Pokemon Go seems to be a huge battery hog. That's not too surprising: Nintendo's smash-hit mobile game fires up your phone's GPS, graphics processor, cellular radio and camera, AND requires you to keep your screen nice and bright so you can see it outdoors...all at the same time.
But just how much battery does Pokemon Go really drain -- and does it wolf down data too?
Let's put it to the test!
In order to make sure we were doing the most apples-to-apples comparison possible, we needed to control for a whole lot of factors. For instance:
- Screen brightness (brighter = more battery drain)
- Cell strength (less = more battery drain as phone tries to boost signal)
- Background applications (we wanted to be sure we were measuring Pokemon Go, not other apps)
- Different smartphone processors (some are more efficient)
- Different battery sizes
To start, we decided to do all our testing with a single phone: Rebecca's Apple iPhone 6S.
We turned off the auto brightness setting, set brightness to roughly 80 percent, disabled all our background apps and made sure we walked the exact same route around San Francisco each time to control for cellular strength -- a route that, coincidentally, loops around Google's San Francisco offices.
Then we did the route twice more: one run where we browsed Facebook instead of playing Pokemon Go, and one where we simply listened to Spotify with the phone in a pocket. After all, what we really want to know is how Pokemon Go compares with other apps, no? Lastly, we listened to Spotify while playing Pokemon Go to see if there might be a compound effect.
Each run took 30 minutes, and we recharged the phone to 100 percent battery between each run.
On the iPhone, Pokemon Go is definitely a battery hog -- but not a data one. We generally saw under 10MB of data use for a half-hour of play. That's less per hour than I spend on Gmail, to say nothing of streaming video. (A Verizon spokesman said Pokemon Go accounts for less than 1 percent of the total usage on Verizon's network, even though the game is among the top 20 apps in terms of traffic.)
If you're on T-Mobile, the carrier will even waive the charge from your data plan.

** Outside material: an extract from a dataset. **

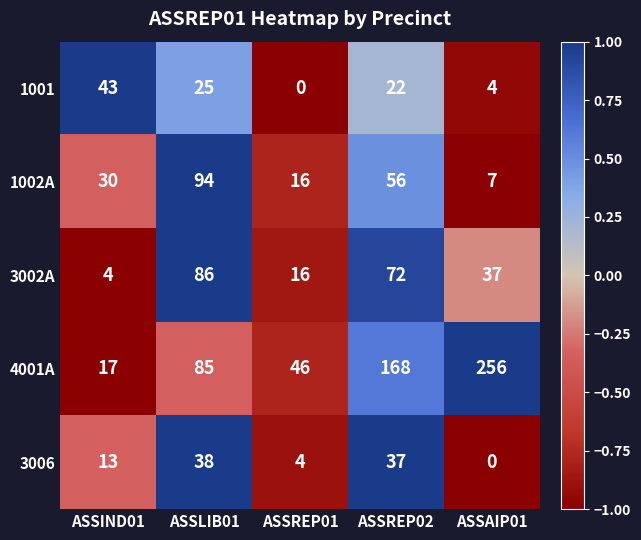

List the series in order of their peak value, lowest first.

3006, 1001, 3002A, 1002A, 4001A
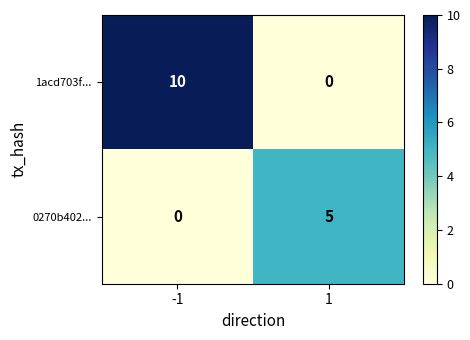

Rank the series by their maximum value, from lowest to highest.

0270b402..., 1acd703f...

The battery results were pretty bad news, though:
- Pokemon Go = 15 percent battery usage for 30 minutes of play
- Facebook = 5 percent battery for 30 minutes
- Spotify (offline playback) = 0 percent for 30 minutes
- Pokemon Go and Spotify together = 17 percent battery use for 30 minutes
At that rate, you can expect an iPhone 6S to die in under 7 hours of Pokemon Go -- but that's assuming Pokemon is the only app running on your phone! Anecdotally, one of our staffers burned through 45 percent of an iPhone 6S's battery in 30 minutes on a different, uncontrolled run, and my personal Galaxy S7 no longer lasts a full work day if I play any Pokemon at all.